Dataset records:
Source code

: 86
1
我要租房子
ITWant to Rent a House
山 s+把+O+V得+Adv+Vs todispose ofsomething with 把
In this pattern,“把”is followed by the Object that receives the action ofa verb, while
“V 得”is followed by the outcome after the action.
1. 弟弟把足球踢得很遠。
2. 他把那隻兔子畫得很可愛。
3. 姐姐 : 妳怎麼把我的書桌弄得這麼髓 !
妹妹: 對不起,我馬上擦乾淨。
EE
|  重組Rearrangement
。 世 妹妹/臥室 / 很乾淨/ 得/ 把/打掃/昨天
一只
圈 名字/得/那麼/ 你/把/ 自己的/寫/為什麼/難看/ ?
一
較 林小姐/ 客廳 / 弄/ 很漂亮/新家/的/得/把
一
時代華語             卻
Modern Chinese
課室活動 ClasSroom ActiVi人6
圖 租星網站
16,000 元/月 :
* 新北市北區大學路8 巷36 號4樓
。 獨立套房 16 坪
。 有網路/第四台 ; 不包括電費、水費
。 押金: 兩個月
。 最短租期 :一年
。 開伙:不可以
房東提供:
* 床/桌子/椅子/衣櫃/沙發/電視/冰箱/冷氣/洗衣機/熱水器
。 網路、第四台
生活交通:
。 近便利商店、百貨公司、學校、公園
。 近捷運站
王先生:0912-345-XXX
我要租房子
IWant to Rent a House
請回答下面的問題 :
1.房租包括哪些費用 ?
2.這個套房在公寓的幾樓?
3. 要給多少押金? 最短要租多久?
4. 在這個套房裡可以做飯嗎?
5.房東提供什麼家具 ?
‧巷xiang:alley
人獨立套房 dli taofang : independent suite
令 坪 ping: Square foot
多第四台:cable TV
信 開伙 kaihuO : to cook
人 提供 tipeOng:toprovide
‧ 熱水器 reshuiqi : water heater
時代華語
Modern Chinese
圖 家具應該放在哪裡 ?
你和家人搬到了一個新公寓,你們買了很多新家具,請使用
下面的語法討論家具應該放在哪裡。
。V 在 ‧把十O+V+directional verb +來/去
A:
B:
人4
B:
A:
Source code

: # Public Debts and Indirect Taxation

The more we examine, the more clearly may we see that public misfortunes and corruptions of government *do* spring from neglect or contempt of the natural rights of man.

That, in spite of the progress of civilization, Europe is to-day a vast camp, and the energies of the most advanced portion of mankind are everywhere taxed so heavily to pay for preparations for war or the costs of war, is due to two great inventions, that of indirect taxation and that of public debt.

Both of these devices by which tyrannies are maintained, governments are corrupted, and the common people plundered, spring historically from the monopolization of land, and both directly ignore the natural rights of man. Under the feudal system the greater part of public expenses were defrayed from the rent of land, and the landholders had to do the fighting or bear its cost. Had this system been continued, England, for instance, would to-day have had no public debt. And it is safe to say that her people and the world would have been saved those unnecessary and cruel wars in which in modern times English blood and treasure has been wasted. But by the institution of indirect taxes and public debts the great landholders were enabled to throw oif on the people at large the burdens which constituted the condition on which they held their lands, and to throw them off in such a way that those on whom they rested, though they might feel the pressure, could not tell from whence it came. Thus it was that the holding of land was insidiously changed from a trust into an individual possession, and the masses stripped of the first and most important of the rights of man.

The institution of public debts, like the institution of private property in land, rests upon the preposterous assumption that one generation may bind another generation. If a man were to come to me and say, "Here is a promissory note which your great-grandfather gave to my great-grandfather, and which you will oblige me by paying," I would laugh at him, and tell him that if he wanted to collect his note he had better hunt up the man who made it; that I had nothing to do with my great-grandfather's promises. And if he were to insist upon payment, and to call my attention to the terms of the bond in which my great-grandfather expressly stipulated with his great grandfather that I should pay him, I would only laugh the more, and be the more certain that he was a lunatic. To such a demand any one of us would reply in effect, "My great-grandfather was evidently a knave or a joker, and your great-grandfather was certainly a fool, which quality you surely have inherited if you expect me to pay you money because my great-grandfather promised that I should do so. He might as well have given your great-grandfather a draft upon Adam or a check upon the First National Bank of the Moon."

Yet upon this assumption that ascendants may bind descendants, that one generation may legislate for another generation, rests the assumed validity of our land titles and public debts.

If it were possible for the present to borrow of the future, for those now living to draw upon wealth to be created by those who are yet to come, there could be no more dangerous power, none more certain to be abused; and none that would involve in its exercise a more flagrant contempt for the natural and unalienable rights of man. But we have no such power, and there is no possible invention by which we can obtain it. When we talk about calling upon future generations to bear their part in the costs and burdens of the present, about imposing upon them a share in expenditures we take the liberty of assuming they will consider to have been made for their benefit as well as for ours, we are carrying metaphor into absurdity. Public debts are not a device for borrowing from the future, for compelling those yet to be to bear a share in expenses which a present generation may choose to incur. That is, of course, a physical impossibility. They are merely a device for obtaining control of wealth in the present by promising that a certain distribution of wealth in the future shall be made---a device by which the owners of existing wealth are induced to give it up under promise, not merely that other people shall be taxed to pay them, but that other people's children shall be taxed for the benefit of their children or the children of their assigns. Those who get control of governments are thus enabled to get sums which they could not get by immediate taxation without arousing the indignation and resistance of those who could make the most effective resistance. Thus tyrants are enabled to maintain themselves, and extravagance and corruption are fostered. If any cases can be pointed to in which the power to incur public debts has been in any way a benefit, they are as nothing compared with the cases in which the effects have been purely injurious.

• [Your objective] Would you copy, unchanged, the stretch of the records above that begins at the line containing "山 s+把+O+V得+Adv+Vs todispose" and ends at the line containing "The more we", and only that?

• [Exercise result]
山 s+把+O+V得+Adv+Vs todispose ofsomething with 把
In this pattern,“把”is followed by the Object that receives the action ofa verb, while
“V 得”is followed by the outcome after the action.
1. 弟弟把足球踢得很遠。
2. 他把那隻兔子畫得很可愛。
3. 姐姐 : 妳怎麼把我的書桌弄得這麼髓 !
妹妹: 對不起,我馬上擦乾淨。
EE
|  重組Rearrangement
。 世 妹妹/臥室 / 很乾淨/ 得/ 把/打掃/昨天
一只
圈 名字/得/那麼/ 你/把/ 自己的/寫/為什麼/難看/ ?
一
較 林小姐/ 客廳 / 弄/ 很漂亮/新家/的/得/把
一
時代華語             卻
Modern Chinese
課室活動 ClasSroom ActiVi人6
圖 租星網站
16,000 元/月 :
* 新北市北區大學路8 巷36 號4樓
。 獨立套房 16 坪
。 有網路/第四台 ; 不包括電費、水費
。 押金: 兩個月
。 最短租期 :一年
。 開伙:不可以
房東提供:
* 床/桌子/椅子/衣櫃/沙發/電視/冰箱/冷氣/洗衣機/熱水器
。 網路、第四台
生活交通:
。 近便利商店、百貨公司、學校、公園
。 近捷運站
王先生:0912-345-XXX
我要租房子
IWant to Rent a House
請回答下面的問題 :
1.房租包括哪些費用 ?
2.這個套房在公寓的幾樓?
3. 要給多少押金? 最短要租多久?
4. 在這個套房裡可以做飯嗎?
5.房東提供什麼家具 ?
‧巷xiang:alley
人獨立套房 dli taofang : independent suite
令 坪 ping: Square foot
多第四台:cable TV
信 開伙 kaihuO : to cook
人 提供 tipeOng:toprovide
‧ 熱水器 reshuiqi : water heater
時代華語
Modern Chinese
圖 家具應該放在哪裡 ?
你和家人搬到了一個新公寓,你們買了很多新家具,請使用
下面的語法討論家具應該放在哪裡。
。V 在 ‧把十O+V+directional verb +來/去
A:
B:
人4
B:
A:
Source code

: # Public Debts and Indirect Taxation

The more we examine, the more clearly may we see that public misfortunes and corruptions of government *do* spring from neglect or contempt of the natural rights of man.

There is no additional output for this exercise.